> _Exercise goal_: The expected output is a verbatim reprint of the lines from the beginning of the data that follows through the line that contains "focal_mm: 19".
[Extracted entries Boundary: Start]
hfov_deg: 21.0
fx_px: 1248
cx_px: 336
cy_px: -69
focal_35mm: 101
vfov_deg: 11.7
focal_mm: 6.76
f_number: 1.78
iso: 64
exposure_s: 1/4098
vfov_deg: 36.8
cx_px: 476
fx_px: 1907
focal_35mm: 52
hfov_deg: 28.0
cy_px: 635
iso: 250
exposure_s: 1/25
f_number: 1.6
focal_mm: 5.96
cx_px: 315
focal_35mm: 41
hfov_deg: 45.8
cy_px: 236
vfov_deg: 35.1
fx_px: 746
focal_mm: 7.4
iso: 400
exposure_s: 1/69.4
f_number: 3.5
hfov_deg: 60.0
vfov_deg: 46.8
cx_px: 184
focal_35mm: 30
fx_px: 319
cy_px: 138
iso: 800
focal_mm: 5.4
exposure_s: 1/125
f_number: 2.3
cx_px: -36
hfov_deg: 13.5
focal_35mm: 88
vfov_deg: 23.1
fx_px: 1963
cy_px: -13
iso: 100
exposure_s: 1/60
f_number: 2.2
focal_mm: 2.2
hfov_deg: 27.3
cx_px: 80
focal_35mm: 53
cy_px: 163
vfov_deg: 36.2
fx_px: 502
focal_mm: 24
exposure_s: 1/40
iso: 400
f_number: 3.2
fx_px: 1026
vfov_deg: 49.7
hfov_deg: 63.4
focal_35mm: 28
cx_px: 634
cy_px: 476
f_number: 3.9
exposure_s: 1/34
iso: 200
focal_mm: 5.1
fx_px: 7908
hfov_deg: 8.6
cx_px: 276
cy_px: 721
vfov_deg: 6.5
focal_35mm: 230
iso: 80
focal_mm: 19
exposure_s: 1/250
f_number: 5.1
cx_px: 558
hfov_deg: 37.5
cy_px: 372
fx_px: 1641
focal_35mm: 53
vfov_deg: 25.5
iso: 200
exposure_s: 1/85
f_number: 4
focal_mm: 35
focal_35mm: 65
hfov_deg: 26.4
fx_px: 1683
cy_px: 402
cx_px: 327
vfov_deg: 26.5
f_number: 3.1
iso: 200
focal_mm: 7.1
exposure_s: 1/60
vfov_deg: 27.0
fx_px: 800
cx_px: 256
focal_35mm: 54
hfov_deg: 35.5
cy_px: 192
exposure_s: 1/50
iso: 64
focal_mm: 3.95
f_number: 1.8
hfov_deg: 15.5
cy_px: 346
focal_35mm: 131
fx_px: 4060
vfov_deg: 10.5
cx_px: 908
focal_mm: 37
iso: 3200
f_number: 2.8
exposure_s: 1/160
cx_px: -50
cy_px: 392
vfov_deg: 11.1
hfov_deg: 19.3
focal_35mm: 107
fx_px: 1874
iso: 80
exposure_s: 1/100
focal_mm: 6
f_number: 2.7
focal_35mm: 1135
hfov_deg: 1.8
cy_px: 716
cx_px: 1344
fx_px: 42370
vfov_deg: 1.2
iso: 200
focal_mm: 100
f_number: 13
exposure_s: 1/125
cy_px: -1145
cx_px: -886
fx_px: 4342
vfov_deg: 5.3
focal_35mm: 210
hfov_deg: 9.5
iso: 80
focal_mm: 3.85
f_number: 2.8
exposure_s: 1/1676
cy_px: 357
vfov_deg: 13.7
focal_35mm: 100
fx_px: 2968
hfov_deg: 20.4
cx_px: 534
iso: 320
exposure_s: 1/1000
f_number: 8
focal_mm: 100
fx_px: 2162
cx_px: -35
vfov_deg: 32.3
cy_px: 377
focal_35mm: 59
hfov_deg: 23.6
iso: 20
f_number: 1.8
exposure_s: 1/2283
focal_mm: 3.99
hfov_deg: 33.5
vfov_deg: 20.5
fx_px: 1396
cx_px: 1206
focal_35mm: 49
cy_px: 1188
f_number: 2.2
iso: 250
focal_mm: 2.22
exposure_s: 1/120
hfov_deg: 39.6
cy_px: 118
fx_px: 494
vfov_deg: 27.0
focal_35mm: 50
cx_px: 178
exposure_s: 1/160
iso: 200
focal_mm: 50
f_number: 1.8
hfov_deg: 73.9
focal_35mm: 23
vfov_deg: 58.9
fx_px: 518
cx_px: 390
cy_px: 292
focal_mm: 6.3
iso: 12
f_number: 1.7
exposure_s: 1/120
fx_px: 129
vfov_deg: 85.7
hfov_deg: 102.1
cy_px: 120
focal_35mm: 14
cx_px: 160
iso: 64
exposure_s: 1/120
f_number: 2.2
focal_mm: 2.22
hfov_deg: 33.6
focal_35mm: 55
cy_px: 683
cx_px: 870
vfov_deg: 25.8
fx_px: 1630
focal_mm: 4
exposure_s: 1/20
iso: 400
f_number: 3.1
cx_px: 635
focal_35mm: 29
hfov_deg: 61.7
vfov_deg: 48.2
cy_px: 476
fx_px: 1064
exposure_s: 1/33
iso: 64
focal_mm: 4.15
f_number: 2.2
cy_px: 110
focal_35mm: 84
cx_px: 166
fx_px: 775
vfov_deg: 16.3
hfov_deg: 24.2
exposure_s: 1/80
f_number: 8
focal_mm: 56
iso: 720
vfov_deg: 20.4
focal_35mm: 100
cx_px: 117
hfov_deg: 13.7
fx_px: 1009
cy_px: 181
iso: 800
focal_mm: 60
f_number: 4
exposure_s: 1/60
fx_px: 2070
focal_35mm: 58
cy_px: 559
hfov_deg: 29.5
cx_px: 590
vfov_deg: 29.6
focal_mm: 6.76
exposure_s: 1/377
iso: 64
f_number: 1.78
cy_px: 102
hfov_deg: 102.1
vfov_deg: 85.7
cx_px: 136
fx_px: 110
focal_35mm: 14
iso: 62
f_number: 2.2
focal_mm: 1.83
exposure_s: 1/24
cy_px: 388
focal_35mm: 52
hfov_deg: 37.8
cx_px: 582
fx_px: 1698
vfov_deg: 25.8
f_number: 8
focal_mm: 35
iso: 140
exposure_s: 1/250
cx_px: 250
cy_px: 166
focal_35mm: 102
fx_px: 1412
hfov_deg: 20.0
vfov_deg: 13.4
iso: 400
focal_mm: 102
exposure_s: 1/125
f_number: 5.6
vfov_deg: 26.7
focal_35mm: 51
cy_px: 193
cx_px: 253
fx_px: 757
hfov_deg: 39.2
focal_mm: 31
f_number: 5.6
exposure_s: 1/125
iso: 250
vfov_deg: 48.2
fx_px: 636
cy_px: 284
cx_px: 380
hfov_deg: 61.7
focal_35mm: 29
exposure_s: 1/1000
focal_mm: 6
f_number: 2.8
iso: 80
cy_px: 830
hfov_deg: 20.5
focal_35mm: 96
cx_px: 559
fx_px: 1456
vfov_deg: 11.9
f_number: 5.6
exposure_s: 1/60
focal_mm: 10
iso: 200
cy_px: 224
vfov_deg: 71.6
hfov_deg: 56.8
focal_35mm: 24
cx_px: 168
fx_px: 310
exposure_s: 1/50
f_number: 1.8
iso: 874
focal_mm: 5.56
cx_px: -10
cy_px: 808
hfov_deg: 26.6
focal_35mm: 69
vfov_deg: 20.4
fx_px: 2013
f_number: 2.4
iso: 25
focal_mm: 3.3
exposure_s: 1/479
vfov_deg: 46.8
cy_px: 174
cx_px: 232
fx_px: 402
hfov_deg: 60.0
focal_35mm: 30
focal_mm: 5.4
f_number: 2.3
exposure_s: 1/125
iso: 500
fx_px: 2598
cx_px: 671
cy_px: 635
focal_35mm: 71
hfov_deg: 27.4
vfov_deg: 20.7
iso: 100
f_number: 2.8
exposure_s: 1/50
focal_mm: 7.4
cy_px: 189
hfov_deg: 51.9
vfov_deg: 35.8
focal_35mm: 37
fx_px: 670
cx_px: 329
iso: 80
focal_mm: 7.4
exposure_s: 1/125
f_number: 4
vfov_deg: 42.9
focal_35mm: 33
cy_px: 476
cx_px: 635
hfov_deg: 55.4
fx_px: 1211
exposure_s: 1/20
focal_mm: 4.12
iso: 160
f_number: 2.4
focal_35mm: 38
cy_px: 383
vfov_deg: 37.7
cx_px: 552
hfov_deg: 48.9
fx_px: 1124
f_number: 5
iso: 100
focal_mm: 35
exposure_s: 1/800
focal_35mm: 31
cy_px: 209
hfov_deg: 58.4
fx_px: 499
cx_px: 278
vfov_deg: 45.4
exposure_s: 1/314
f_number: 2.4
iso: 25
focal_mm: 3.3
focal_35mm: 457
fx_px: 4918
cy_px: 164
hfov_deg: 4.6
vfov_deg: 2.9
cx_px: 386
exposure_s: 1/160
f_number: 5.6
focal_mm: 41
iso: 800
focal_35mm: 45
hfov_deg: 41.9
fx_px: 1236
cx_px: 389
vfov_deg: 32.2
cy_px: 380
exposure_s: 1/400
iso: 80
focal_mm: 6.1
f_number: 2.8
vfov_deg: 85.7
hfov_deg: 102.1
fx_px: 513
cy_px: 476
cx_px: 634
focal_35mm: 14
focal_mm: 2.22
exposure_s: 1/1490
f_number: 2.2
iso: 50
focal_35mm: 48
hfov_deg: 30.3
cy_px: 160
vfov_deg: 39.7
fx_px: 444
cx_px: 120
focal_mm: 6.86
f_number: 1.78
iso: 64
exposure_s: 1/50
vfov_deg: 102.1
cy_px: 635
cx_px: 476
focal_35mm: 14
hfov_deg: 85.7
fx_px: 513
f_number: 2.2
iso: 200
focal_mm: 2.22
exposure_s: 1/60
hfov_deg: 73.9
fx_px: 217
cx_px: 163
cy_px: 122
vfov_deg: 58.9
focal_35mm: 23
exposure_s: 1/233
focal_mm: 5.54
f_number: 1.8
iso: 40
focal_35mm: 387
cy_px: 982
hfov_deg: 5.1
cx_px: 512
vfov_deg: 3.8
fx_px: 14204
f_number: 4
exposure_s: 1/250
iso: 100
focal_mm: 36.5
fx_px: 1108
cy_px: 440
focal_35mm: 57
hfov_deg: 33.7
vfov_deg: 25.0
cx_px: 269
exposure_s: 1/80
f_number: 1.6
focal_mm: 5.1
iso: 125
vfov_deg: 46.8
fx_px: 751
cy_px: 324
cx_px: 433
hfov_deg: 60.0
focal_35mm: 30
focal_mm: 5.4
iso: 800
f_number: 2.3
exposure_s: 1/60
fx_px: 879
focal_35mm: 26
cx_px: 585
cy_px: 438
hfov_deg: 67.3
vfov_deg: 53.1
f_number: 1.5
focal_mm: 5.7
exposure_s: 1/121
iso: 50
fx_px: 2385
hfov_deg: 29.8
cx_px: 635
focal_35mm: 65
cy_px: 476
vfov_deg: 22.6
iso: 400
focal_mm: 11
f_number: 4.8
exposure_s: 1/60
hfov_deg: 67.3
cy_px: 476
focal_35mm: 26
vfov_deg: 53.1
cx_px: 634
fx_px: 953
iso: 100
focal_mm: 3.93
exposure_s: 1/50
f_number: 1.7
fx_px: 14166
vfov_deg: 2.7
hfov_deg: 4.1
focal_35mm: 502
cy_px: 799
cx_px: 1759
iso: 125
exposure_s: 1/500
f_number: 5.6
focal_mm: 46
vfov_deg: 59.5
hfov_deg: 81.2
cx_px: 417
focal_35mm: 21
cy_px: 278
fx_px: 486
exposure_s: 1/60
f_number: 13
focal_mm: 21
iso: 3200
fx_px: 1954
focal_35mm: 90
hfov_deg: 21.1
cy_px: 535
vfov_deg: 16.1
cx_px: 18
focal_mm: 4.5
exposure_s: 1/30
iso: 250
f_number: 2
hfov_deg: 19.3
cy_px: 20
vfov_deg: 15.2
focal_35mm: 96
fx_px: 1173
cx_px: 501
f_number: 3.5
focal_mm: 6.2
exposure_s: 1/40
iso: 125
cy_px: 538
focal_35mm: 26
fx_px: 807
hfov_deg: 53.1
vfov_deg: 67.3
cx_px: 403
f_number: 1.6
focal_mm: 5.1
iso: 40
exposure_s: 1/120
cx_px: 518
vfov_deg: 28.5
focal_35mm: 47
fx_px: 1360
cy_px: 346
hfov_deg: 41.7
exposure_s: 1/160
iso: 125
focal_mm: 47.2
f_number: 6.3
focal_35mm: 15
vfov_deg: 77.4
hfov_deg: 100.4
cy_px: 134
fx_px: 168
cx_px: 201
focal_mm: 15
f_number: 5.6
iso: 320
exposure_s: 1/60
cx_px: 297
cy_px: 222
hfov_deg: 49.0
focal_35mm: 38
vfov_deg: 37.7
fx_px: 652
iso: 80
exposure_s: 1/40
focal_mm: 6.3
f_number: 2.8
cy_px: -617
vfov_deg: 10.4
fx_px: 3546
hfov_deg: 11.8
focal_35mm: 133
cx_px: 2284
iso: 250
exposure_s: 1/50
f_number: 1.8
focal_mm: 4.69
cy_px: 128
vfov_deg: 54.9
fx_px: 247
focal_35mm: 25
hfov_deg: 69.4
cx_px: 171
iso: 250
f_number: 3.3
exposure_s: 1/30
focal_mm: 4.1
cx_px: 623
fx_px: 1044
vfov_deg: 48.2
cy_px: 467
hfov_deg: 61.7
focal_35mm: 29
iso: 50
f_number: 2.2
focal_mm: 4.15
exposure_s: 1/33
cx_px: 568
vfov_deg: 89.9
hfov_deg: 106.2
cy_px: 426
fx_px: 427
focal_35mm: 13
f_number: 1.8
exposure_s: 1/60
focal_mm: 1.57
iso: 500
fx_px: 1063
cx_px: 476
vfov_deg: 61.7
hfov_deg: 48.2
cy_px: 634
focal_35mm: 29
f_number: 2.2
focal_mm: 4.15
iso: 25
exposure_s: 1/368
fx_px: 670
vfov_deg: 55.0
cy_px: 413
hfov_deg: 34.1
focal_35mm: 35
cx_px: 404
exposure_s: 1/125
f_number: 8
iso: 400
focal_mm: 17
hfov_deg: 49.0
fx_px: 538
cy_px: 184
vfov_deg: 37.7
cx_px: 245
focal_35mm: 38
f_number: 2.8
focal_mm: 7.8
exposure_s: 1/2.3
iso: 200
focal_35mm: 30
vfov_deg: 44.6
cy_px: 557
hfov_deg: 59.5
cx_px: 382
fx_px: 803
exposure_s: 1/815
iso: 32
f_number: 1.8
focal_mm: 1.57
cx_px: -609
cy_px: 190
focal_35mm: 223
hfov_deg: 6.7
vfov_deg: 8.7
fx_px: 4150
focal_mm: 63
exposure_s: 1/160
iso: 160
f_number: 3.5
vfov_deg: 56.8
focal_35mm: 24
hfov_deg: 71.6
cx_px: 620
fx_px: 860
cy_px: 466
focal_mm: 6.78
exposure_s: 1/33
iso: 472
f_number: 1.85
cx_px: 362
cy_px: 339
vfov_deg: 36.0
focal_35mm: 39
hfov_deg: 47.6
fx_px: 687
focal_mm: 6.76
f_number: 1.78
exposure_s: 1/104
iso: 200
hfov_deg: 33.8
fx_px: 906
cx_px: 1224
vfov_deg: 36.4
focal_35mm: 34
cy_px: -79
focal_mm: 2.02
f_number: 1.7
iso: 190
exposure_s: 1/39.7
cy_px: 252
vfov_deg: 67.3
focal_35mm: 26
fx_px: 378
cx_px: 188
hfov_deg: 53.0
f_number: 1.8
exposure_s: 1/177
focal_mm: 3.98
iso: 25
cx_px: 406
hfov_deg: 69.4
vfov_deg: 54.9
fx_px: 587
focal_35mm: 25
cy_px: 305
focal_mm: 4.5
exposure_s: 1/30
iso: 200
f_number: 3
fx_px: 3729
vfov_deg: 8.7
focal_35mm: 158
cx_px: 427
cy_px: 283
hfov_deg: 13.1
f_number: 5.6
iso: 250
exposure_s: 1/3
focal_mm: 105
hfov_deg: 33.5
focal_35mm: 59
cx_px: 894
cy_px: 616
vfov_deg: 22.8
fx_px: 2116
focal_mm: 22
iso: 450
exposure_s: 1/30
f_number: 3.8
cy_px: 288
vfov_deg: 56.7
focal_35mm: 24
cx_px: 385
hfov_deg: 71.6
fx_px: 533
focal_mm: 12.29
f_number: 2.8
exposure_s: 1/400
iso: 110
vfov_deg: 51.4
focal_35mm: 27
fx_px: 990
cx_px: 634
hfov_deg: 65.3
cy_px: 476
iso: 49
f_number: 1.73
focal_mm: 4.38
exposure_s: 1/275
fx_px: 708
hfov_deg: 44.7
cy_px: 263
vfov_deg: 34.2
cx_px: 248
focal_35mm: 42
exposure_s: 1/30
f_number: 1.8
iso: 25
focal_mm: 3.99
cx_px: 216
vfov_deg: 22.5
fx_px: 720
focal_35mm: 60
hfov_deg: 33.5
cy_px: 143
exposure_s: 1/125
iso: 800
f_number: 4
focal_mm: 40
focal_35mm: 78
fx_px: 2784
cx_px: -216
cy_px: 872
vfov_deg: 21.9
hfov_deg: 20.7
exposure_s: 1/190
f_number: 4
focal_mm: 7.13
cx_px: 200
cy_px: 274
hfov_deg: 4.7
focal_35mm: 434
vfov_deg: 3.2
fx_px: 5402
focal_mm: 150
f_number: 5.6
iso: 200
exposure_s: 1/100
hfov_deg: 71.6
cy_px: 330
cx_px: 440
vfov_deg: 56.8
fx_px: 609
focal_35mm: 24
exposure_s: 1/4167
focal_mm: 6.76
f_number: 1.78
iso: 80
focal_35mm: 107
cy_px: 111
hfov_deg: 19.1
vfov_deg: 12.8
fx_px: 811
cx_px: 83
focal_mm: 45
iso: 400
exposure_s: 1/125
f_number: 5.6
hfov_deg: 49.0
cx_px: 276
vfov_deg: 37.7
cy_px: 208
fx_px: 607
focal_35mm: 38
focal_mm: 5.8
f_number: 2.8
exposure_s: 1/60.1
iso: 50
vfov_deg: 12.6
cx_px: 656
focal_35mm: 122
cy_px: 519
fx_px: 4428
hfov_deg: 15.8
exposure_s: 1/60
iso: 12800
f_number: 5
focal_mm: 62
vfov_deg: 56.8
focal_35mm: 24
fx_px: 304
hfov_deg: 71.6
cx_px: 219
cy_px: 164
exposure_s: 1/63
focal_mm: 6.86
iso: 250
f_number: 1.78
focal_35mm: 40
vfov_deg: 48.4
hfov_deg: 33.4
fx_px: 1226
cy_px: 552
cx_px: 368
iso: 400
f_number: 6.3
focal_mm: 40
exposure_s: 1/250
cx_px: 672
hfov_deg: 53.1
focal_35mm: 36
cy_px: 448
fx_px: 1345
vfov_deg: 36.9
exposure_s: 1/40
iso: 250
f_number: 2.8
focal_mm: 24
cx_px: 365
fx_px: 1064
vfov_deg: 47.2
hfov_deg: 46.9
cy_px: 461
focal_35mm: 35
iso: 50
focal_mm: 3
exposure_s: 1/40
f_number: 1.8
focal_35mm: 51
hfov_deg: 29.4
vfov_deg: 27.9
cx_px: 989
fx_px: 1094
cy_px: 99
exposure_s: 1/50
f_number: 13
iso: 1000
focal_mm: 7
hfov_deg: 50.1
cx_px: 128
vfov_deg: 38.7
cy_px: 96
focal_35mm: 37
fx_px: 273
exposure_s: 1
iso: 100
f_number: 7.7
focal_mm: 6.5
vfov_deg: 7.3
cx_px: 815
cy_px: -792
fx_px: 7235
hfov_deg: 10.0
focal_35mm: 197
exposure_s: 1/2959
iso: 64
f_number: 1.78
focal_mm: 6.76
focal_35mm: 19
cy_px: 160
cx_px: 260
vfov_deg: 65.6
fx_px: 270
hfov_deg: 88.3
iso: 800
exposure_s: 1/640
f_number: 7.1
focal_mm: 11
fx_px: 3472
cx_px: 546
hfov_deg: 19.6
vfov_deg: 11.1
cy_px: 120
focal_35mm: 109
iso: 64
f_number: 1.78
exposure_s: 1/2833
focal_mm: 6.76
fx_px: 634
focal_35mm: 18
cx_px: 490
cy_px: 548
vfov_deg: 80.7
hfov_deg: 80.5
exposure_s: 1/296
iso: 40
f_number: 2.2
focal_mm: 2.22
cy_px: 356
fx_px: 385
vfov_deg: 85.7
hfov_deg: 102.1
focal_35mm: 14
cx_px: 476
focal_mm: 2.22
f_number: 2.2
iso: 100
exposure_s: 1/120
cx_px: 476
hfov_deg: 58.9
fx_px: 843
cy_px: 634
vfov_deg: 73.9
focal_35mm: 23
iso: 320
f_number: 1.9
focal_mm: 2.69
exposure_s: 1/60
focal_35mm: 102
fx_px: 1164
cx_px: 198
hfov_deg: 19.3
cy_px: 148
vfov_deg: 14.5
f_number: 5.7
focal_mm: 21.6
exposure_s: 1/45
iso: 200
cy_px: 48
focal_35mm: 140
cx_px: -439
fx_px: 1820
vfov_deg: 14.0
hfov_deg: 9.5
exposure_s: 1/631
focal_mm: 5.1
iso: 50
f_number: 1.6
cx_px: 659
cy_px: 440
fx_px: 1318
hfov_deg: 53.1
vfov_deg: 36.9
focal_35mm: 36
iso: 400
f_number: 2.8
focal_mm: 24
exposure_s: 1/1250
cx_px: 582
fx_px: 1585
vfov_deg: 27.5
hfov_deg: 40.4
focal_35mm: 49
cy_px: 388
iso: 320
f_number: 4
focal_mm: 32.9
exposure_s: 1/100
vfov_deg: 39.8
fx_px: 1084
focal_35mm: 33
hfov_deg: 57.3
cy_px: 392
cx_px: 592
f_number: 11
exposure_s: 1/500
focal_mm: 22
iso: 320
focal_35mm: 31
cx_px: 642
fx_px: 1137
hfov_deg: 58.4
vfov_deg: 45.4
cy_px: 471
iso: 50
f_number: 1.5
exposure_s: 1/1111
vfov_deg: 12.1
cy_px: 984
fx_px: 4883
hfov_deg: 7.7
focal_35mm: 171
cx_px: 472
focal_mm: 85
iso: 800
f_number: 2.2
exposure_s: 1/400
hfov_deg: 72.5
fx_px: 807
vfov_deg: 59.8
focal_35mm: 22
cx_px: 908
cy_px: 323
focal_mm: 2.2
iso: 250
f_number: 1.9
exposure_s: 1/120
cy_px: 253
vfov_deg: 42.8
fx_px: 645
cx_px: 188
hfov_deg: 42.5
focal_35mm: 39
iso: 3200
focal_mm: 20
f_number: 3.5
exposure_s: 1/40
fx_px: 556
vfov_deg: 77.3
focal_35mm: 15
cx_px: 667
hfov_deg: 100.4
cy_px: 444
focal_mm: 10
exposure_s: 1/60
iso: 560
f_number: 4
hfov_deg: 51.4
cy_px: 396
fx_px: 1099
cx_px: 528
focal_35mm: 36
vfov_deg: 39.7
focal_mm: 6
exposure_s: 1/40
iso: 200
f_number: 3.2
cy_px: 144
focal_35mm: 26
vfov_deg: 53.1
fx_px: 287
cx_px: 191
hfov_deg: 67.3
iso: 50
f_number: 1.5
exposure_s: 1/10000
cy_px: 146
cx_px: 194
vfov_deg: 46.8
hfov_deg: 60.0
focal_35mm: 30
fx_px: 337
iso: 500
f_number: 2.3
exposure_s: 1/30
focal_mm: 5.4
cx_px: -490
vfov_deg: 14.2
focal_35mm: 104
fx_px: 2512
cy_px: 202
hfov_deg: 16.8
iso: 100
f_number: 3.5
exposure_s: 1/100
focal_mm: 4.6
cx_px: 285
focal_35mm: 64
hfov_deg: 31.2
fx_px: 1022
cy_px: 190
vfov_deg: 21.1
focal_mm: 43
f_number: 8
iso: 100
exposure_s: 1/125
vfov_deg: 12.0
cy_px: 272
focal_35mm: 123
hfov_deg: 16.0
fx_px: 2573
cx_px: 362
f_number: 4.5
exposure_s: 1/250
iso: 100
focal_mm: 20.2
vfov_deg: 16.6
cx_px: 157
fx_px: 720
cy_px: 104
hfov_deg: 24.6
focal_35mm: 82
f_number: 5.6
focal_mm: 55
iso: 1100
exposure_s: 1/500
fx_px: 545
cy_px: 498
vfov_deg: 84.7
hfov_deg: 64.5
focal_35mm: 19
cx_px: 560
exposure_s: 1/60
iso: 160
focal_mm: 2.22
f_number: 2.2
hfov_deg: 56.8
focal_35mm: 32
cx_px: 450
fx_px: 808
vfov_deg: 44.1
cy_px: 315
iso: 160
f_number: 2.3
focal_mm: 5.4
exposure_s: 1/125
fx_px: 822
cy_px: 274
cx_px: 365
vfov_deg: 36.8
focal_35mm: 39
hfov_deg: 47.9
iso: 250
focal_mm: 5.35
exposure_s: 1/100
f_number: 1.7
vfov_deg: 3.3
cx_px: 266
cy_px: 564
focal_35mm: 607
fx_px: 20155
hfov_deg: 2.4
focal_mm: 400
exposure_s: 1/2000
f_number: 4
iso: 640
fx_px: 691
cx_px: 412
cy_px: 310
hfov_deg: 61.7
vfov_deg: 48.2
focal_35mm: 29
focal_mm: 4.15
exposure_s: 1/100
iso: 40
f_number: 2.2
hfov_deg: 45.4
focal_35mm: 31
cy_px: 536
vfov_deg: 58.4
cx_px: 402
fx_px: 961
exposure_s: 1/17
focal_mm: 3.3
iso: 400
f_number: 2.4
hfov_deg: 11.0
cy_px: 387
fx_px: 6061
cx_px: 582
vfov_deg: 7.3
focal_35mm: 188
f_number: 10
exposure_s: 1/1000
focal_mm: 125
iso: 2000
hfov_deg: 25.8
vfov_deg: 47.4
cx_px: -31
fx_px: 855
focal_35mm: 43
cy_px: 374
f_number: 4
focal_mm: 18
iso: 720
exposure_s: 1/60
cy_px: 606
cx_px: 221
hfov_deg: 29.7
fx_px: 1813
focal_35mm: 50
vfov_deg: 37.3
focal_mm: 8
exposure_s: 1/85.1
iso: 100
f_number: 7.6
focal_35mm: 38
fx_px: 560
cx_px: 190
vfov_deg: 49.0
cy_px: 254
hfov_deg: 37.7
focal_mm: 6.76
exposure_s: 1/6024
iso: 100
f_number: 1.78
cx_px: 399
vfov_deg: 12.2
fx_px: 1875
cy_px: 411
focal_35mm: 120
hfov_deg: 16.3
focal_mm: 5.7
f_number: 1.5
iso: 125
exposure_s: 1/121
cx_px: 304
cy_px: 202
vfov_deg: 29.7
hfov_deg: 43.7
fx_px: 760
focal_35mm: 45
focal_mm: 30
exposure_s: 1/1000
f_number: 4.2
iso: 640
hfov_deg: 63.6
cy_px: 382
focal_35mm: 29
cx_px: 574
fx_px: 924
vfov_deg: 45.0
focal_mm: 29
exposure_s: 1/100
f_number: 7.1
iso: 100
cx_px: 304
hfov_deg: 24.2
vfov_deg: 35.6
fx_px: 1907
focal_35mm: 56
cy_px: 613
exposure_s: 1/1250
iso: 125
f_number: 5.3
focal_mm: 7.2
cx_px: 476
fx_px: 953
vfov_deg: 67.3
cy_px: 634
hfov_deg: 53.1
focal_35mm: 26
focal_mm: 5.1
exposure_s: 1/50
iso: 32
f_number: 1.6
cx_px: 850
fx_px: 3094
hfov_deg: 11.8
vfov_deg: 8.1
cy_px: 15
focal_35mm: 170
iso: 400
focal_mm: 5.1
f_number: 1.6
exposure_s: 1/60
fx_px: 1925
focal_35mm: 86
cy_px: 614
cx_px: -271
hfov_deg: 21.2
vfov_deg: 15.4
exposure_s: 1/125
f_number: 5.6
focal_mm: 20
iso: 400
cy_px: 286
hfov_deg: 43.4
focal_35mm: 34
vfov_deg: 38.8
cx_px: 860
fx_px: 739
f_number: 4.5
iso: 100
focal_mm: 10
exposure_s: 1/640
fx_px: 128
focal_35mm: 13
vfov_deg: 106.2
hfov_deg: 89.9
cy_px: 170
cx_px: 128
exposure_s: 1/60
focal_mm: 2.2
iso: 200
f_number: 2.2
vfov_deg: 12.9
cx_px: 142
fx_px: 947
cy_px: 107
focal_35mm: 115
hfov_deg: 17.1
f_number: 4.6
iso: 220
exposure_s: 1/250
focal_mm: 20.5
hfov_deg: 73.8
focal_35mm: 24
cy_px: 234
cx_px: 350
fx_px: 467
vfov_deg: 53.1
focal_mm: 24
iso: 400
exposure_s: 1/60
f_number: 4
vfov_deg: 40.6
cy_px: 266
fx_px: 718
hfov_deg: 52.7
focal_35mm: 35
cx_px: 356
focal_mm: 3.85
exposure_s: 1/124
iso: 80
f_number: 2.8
[Extracted entries Boundary: End]
> _Response to this exercise_:
hfov_deg: 21.0
fx_px: 1248
cx_px: 336
cy_px: -69
focal_35mm: 101
vfov_deg: 11.7
focal_mm: 6.76
f_number: 1.78
iso: 64
exposure_s: 1/4098
vfov_deg: 36.8
cx_px: 476
fx_px: 1907
focal_35mm: 52
hfov_deg: 28.0
cy_px: 635
iso: 250
exposure_s: 1/25
f_number: 1.6
focal_mm: 5.96
cx_px: 315
focal_35mm: 41
hfov_deg: 45.8
cy_px: 236
vfov_deg: 35.1
fx_px: 746
focal_mm: 7.4
iso: 400
exposure_s: 1/69.4
f_number: 3.5
hfov_deg: 60.0
vfov_deg: 46.8
cx_px: 184
focal_35mm: 30
fx_px: 319
cy_px: 138
iso: 800
focal_mm: 5.4
exposure_s: 1/125
f_number: 2.3
cx_px: -36
hfov_deg: 13.5
focal_35mm: 88
vfov_deg: 23.1
fx_px: 1963
cy_px: -13
iso: 100
exposure_s: 1/60
f_number: 2.2
focal_mm: 2.2
hfov_deg: 27.3
cx_px: 80
focal_35mm: 53
cy_px: 163
vfov_deg: 36.2
fx_px: 502
focal_mm: 24
exposure_s: 1/40
iso: 400
f_number: 3.2
fx_px: 1026
vfov_deg: 49.7
hfov_deg: 63.4
focal_35mm: 28
cx_px: 634
cy_px: 476
f_number: 3.9
exposure_s: 1/34
iso: 200
focal_mm: 5.1
fx_px: 7908
hfov_deg: 8.6
cx_px: 276
cy_px: 721
vfov_deg: 6.5
focal_35mm: 230
iso: 80
focal_mm: 19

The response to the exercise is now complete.